:: Records for this task
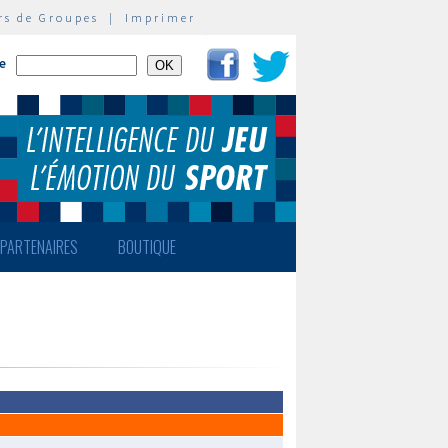
rs de Groupes
|
Imprimer
te
PARTENAIRES
BOUTIQUE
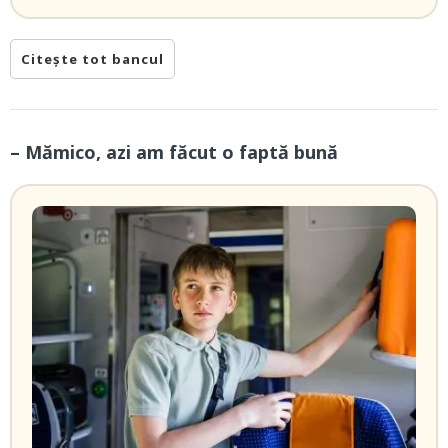
Citește tot bancul
– Mămico, azi am făcut o faptă bună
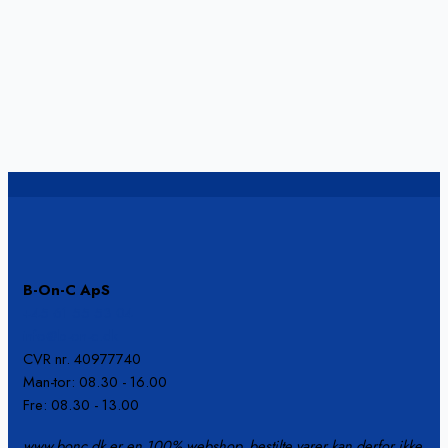
B-On-C ApS
+45 61 55 53 04
info@b-on-c.dk
CVR nr. 40977740
Man-tor: 08.30 - 16.00
Fre: 08.30 - 13.00
www.bonc.dk er en 100% webshop, bestilte varer kan derfor ikke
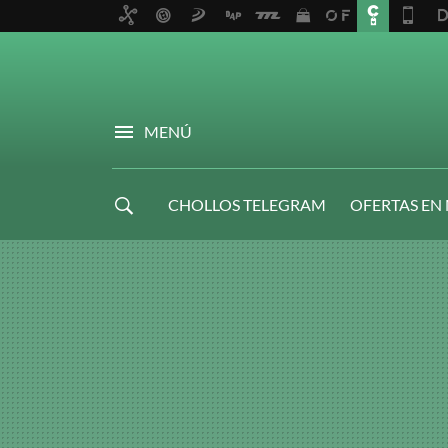
MENÚ
CHOLLOS TELEGRAM
OFERTAS EN
NAVIDAD GAMER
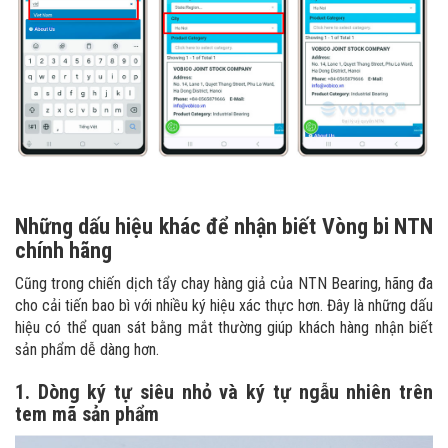
Những dấu hiệu khác để nhận biết Vòng bi NTN
chính hãng
Cũng trong chiến dịch tẩy chay hàng giả của NTN Bearing, hãng đa
cho cải tiến bao bì với nhiều ký hiệu xác thực hơn. Đây là những dấu
hiệu có thể quan sát bằng mắt thường giúp khách hàng nhận biết
sản phẩm dễ dàng hơn.
1. Dòng ký tự siêu nhỏ và ký tự ngẫu nhiên trên
tem mã sản phẩm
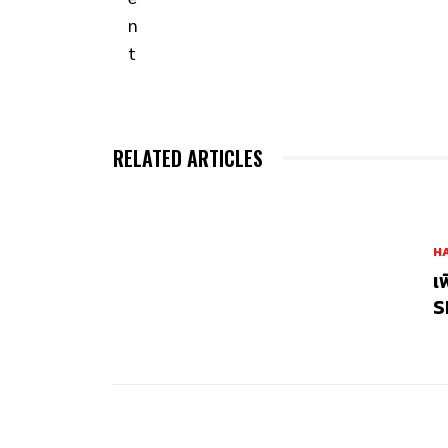
RELATED ARTICLES
H
เ
S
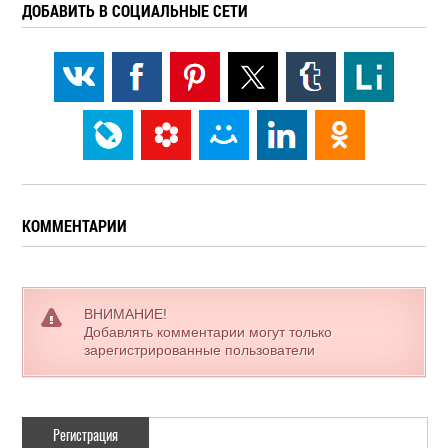
ДОБАВИТЬ В СОЦИАЛЬНЫЕ СЕТИ
КОММЕНТАРИИ
ВНИМАНИЕ!
Добавлять комментарии могут только
зарегистрированные пользователи
Регистрация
::::
§ The problem:
Starting with the line that contains "www.bonc.dk er en", print every remaining line of the records above, exactly as it stands. Do not print the pictures.

§ Completed task:
www.bonc.dk er en 100% webshop, bestilte varer kan derfor ikke
MENÚ
CHOLLOS TELEGRAM
OFERTAS EN
NAVIDAD GAMER
Những dấu hiệu khác để nhận biết Vòng bi NTN
chính hãng
Cũng trong chiến dịch tẩy chay hàng giả của NTN Bearing, hãng đa
cho cải tiến bao bì với nhiều ký hiệu xác thực hơn. Đây là những dấu
hiệu có thể quan sát bằng mắt thường giúp khách hàng nhận biết
sản phẩm dễ dàng hơn.
1. Dòng ký tự siêu nhỏ và ký tự ngẫu nhiên trên
tem mã sản phẩm
RELATED ARTICLES
H
เ
S
ДОБАВИТЬ В СОЦИАЛЬНЫЕ СЕТИ
КОММЕНТАРИИ
ВНИМАНИЕ!
Добавлять комментарии могут только
зарегистрированные пользователи
Регистрация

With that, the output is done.